* _PROBLEM REQUIREMENTS_: Please copy the monocular depth estimation text below in full, character for character.

=== EXTRACTED TEXT ===

Monocular Depth Estimation
^^^^^^^^^^^^^^^^^^^^^^^^^^

.. image:: /_asset/tools_nnstreamer_examples_monocular_depth_estimation.png
    :width: 400

- Python script: ``/usr/bin/nnstreamer-demo/nnstreamer_example_monocular_depth_estimation.py``
- Model: `midas.tflite <https://github.com/isl-org/MiDaS/releases/tag/v2_1>`_
- Run example:

    1. Set the variable ``APP`` to the Monocular Depth Estimation application:

        .. prompt:: bash # auto

            # APP=monocular_depth_estimation

    2. Choose the runtime engine:

        - **Online inference with Neuron Stable Delegate**

            .. prompt:: bash # auto

                # ENGINE=neuron_stable

        - **Offline inference with Neuron SDK**

            .. prompt:: bash # auto

                # ENGINE=neuronsdk

        - **CPU-only inference**

            .. prompt:: bash # auto

                # unset ENGINE    # or ENGINE=cpu

    3. Run the command:

        - **Online inference with Neuron Stable Delegate**

            .. prompt:: bash # auto

                # python3 /usr/bin/nnstreamer-demo/run_nnstreamer_example.py \
                    --app $APP --cam_type $CAM_TYPE --cam $CAMERA_NODE_ID \
                    --engine neuron_stable --performance $MODE

        - **Offline inference with Neuron SDK**

            .. prompt:: bash # auto

                # python3 /usr/bin/nnstreamer-demo/run_nnstreamer_example.py \
                    --app $APP --cam_type $CAM_TYPE --cam $CAMERA_NODE_ID \
                    --engine neuronsdk --performance $MODE

- Average inference time

    .. csv-table:: Average inference time of `nnstreamer_example_monocular_depth_estimation` (UVC)

=== GIVEN DATA ===

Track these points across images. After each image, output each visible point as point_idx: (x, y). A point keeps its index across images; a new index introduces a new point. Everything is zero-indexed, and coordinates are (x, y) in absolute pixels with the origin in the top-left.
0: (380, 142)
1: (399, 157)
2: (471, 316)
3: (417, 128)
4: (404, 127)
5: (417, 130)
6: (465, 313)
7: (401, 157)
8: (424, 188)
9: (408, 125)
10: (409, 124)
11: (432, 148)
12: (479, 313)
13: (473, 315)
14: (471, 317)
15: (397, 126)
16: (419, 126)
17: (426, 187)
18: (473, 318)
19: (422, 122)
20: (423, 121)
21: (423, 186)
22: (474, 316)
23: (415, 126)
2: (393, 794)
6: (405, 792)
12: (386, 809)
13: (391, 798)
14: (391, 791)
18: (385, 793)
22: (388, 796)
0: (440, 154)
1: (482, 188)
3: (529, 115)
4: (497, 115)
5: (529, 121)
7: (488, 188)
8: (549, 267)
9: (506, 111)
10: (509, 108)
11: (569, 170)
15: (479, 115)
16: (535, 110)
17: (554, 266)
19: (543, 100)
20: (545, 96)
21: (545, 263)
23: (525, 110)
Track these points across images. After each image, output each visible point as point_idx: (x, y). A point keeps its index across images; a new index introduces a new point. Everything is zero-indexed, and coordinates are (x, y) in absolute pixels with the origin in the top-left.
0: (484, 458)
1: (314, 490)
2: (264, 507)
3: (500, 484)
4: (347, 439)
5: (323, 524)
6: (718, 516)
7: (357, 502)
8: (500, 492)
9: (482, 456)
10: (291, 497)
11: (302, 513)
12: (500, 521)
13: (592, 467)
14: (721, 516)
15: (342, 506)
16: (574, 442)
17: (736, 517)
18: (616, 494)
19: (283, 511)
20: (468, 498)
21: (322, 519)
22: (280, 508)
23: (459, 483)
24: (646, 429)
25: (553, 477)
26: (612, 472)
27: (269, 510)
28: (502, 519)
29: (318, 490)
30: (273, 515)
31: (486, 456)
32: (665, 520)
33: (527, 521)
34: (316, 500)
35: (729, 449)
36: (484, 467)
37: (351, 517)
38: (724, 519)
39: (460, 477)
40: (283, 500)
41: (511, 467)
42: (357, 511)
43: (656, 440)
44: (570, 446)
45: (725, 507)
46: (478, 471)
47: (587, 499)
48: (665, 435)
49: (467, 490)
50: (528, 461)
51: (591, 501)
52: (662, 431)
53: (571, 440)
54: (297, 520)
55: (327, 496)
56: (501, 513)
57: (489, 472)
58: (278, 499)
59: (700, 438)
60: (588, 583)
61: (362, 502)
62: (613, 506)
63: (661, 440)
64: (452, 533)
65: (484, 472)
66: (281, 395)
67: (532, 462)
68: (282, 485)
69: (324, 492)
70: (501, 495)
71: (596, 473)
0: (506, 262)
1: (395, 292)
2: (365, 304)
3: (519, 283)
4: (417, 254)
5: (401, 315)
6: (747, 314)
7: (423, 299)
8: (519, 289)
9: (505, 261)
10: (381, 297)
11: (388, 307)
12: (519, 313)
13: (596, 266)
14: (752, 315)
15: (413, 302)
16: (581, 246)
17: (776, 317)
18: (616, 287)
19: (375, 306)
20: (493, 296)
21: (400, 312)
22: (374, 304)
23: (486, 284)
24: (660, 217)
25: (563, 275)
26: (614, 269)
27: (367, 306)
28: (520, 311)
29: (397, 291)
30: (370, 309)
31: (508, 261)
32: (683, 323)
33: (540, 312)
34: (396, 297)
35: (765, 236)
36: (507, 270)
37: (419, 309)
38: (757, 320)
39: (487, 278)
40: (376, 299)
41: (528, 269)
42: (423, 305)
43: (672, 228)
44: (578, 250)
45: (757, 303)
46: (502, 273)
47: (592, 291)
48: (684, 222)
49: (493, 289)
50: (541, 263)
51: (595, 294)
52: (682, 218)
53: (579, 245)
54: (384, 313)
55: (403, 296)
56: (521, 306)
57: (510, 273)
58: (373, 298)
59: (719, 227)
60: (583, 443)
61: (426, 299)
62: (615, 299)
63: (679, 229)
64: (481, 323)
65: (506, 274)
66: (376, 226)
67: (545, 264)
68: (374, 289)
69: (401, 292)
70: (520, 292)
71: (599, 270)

===

* _RESULT OF THE TASK_:
Monocular Depth Estimation
^^^^^^^^^^^^^^^^^^^^^^^^^^

.. image:: /_asset/tools_nnstreamer_examples_monocular_depth_estimation.png
    :width: 400

- Python script: ``/usr/bin/nnstreamer-demo/nnstreamer_example_monocular_depth_estimation.py``
- Model: `midas.tflite <https://github.com/isl-org/MiDaS/releases/tag/v2_1>`_
- Run example:

    1. Set the variable ``APP`` to the Monocular Depth Estimation application:

        .. prompt:: bash # auto

            # APP=monocular_depth_estimation

    2. Choose the runtime engine:

        - **Online inference with Neuron Stable Delegate**

            .. prompt:: bash # auto

                # ENGINE=neuron_stable

        - **Offline inference with Neuron SDK**

            .. prompt:: bash # auto

                # ENGINE=neuronsdk

        - **CPU-only inference**

            .. prompt:: bash # auto

                # unset ENGINE    # or ENGINE=cpu

    3. Run the command:

        - **Online inference with Neuron Stable Delegate**

            .. prompt:: bash # auto

                # python3 /usr/bin/nnstreamer-demo/run_nnstreamer_example.py \
                    --app $APP --cam_type $CAM_TYPE --cam $CAMERA_NODE_ID \
                    --engine neuron_stable --performance $MODE

        - **Offline inference with Neuron SDK**

            .. prompt:: bash # auto

                # python3 /usr/bin/nnstreamer-demo/run_nnstreamer_example.py \
                    --app $APP --cam_type $CAM_TYPE --cam $CAMERA_NODE_ID \
                    --engine neuronsdk --performance $MODE

- Average inference time

    .. csv-table:: Average inference time of `nnstreamer_example_monocular_depth_estimation` (UVC)